-- Objetivo A --
Filtre a listagem abaixo: quais linhas contêm a palavra "kern"? Copie cada uma delas.

::::

40. Como o processo se iniciou em 02-09-2004 e o último acto de instrução foi praticado em 27-10-2004, o período de suspensão de prazos só poderia ter sido de 10 dias: entre 27/10 e 05/11/2004, inclusive.
*
O digno Magistrado do MP opinou no sentido de que nenhum dos recursos merece provimento.
*
Cumpre decidir.
***
II- Os Factos
A sentença recorrida deu por assente a seguinte factualidade (os factos vão por nós numerados):
1- Em 31 de Agosto de 2004, a comissão administrativa da Autoridade Monetária de Macau concluiu a resolução e decidiu apresentar o processo de infracção contra o recorrente, por haver indícios óbvios que mostram que, desde 2002, o Banco A, sem autorização prévia da Autoridade Monetária de Macau, tem divulgado e vendido em balcão os fundos de investimento geridos pela “B Ltd” cuja sede fica no exterior (Vd. as fls. 404 a 407 do apenso).
2- O instrutor nomeado pela Autoridade Monetária de Macau apresentou o auto de infracção n.º 4/2004 em 2 de Setembro de 2004, notifique que o recorrente pudesse apresentar à Autoridade Monetária de Macau a contestação escrita e os respectivos métodos de prova dentro do prazo de 10 dias (Vd. as fls. 395 a 396 do apenso, cujo teor aqui se dá por integramente reproduzido).
3- Em 14 de Setembro de 2004, o recorrente foi notificado do assunto supramencionado mediante o ofício n.º 4640/2004 - AMCM -CA (GAJ) emitido pela Autoridade Monetária de Macau (Vd. as fls. 397 a 398 do apenso).
4- Em 24 de Setembro de 2004, o recorrente apresentou à Autoridade Monetária de Macau a contestação escrita e o rol de testemunhas (Vd. as fls. 385 a 392 do apenso).
5- Em 27 de Setembro de 2004, o instrutor do referido processo de infracção designou o dia de 21 de Outubro do mesmo ano para ouvir a testemunha apresentada pelo recorrente, foi todavia prorrogado para o dia 27 de Outubro do mesmo ano por causa da testemunha (vd. as fls. 383 a 384,364 e 330 a 341 do apenso).
6- Em 5 de Novembro de 2004, o instrutor elaborou a conclusão do processo de infracção acima mencionado, sugerindo aplicar ao recorrente a multa e a suspensão de execução (vd. as fls. 224 a 230 do apenso).
7- Em 16 de Agosto de 2005, a Autoridade Monetária de Macau comunicou ao recorrente da dita conclusão mediante o ofício n.º 4171/05 - AMCM - GAJ, exigindo ainda que o recorrente pronunciasse dentro do prazo de 10 dias (vd. as fls. 160 a 161 do apenso).
8- Em 31 de Agosto de 2005, o recorrente pronunciou à Autoridade Monetária de Macau sobre a conclusão (vd. as fls. 146 a 148 do apenso).
9- Em 26 de Junho de 2008, a comissão administrativa da Autoridade Monetária de Macau concluiu a resolução, sugerindo que o Secretário para a Economia e Finanças aplicasse ao recorrente a multa de MOP$100.000,00 e a suspensão de execução por dois anos quanto ao processo de infracção administrativa n.º 4/2004 (vd. as fls. 60 a 62 do apenso).

::::

-- Objetivo B --
Responda a estas perguntas sobre o texto extraído acima:
(i) Em que data o recorrente apresentou à Autoridade Monetária de Macau a contestação escrita e o rol de testemunhas?
(ii) Qual é o número do ofício pelo qual o recorrente foi notificado em 14 de Setembro de 2004?
(iii) De quanto foi a multa que a comissão administrativa sugeriu em 26 de Junho de 2008?

-- Dados armazenados --
::::

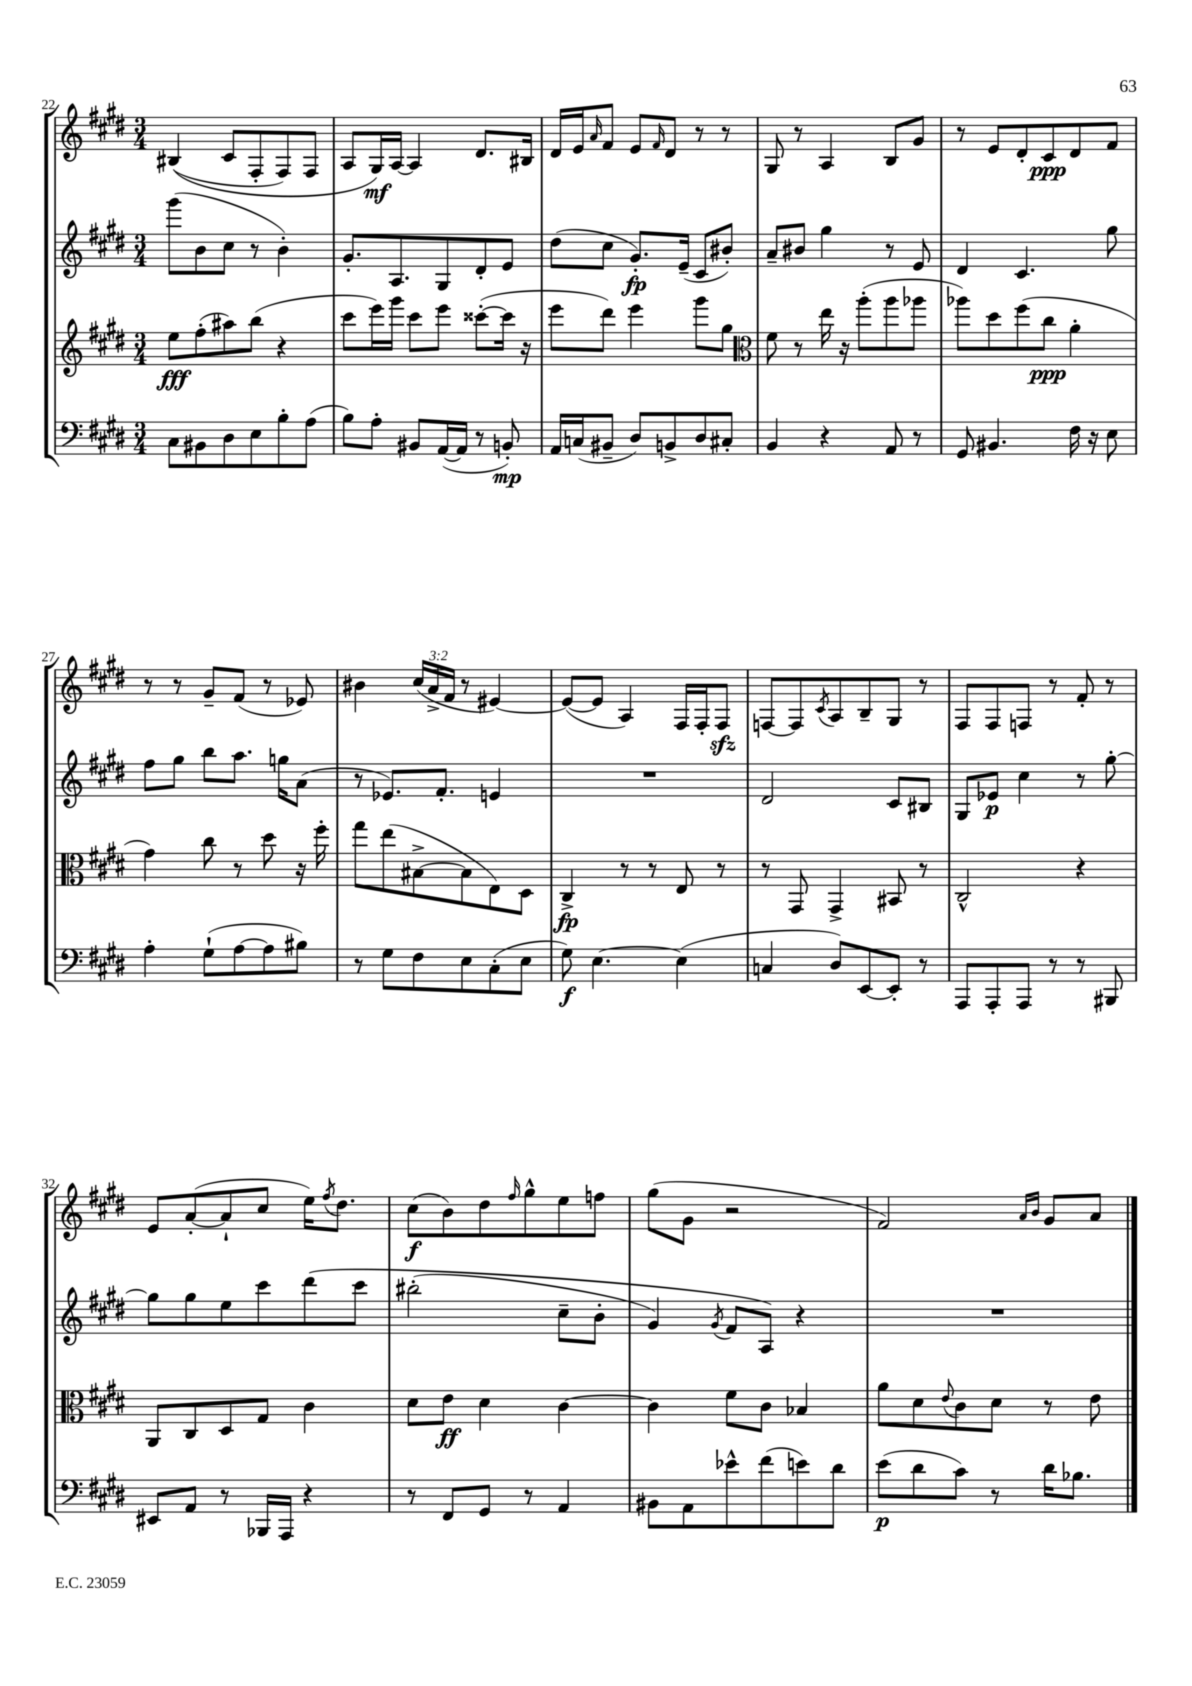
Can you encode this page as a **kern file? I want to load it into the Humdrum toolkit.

**kern	**kern	**kern	**kern
*staff4	*staff3	*staff2	*staff1
*clefF4	*clefG2	*clefG2	*clefG2
*k[f#c#g#d#]	*k[f#c#g#d#]	*k[f#c#g#d#]	*k[f#c#g#d#]
*M3/4	*M3/4	*M3/4	*M3/4
8C#	8ee	(8ggg#	&((4B#
8BB#	(8ff#'	8b	.
8D#	8aa#)	8cc#	8c#
8E	(8bb	8r	8F#'
8B'	4r	4b')	8F#)
(8A	.	.	8F#
=	=	=	=
8B)	8ccc#	8.g#'	8A
8A'	16eee)	.	16G#&)
.	16ggg#	8.A	[16A
8BB#	8ccc#	.	4A]
([16AA	8eee	8G#	.
16AA]	.	.	.
8r	([8ccc##'	8d#'	8.d#
8BB')	16ccc##]	8e	.
.	16r	.	16B#
=	=	=	=
16AA	8eee	(8dd#	16d#
(16C	.	.	16e
.	.	.	16qqa
8BB#~	8ddd#)	8cc#	8f#
8D#)	4eee	8.g#')	8e
.	.	.	16qqf#
8BB^	.	.	8d#
.	.	(16e~	.
8D#	8ggg#	8c#	8r
8C#'	8gg#	8b#')	8r
=	=	=	=
*	*clefC3	*	*
4BB	8f#	8a~	8G#
.	8r	8b#	8r
4r	16ee	4gg#	4A
.	16r	.	.
.	(8aa'	.	.
8AA	8aa	8r	8B
8r	8aa-	8e	8g#
=	=	=	=
8GG#	8aa-)	4d#	8r
4.BB#	8dd#	.	8e
.	(8ff#	4.c#	8d#'
.	8cc#	.	8c#
16F#	4a'	.	8d#
16r	.	.	.
8E	.	8gg#	8f#
=	=	=	=
4A'	4g#)	8ff#	8r
.	.	8gg#	8r
(8G#`	8cc#	8bb	8g#~
[8A	8r	8.aa	(8f#
8A]	8dd#	.	8r
.	.	16gg	.
8B#)	16r	(8a	8e-)
.	16ff#'	.	.
=	=	=	=
8r	8gg#	8r	4b#
8G#	(8ee	8.e-)	.
8F#	[8B#^	.	(24cc#
.	.	.	24a^
.	.	8.f#'	.
.	.	.	24f#
8E	8B#]	.	8r
(8C#'	8E)	4e	[4e#)
8E	8D#	.	.
=	=	=	=
8G#)	4C#^	2.r	(8e#_
[4.E	.	.	8e#]
.	8r	.	4A)
.	8r	.	.
(4E]	8E	.	16F#
.	.	.	16F#'
.	8r	.	8F#
=	=	=	=
4C	8r	2d#	[8F
.	8GG#	.	8F]
.	.	.	8qc#
8D#)	4GG#^	.	8A
[8EE	.	.	8B~
8EE']	8BB#	8c#	8G#
8r	8r	8B#	8r
=	=	=	=
8AAA	2C#^^	8G#	8F#
8AAA'	.	8e-	8F#
8AAA	.	4cc#	8F
8r	.	.	8r
8r	4r	8r	8f#'
8BBB#	.	[8gg#'	8r
=	=	=	=
8EE#	8AA	8gg#]	8e
8AA	8C#	8gg#	([8a'
8r	8D#	8ee	8a`]
16BBB-	8G#	8ccc#	8cc#
16AAA	.	.	.
4r	4c#	&(8ddd#	16ee)
.	.	.	8qff#
.	.	.	8.dd#
.	.	8ccc#	.
=	=	=	=
8r	8d#	(2bb#'	(8cc#
8FF#	8e	.	8b)
8GG#	4d#	.	8dd#
.	.	.	16qqff#
8r	.	.	8gg#^^
4AA	[4c#	8cc#~	8ee
.	.	8b'	8ff
=	=	=	=
8BB#	4c#]	4g#)	(8gg#
8AA	.	.	8g#
.	.	8qg#	.
8e-^^	8f#	8f#	2r
(8f#	8c#	8A&)	.
8e)	4B-	4r	.
8d#	.	.	.
=	=	=	=
(8e	8a	2.r	2f#)
8d#	8d#	.	.
.	8qqe	.	.
8c#)	8c#	.	.
8r	8d#	.	.
.	.	.	16qqa
.	.	.	16qqb
16d#	8r	.	8g#
8.B-	.	.	.
.	8e	.	8a
==	==	==	==
*-	*-	*-	*-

::::

-- Resposta do exercício A --
Can you encode this page as a **kern file? I want to load it into the Humdrum toolkit.
**kern	**kern	**kern	**kern

-- Resposta do exercício B --
(i) Em 24 de Setembro de 2004.
(ii) Ofício n.º 4640/2004 - AMCM -CA (GAJ).
(iii) MOP$100.000,00.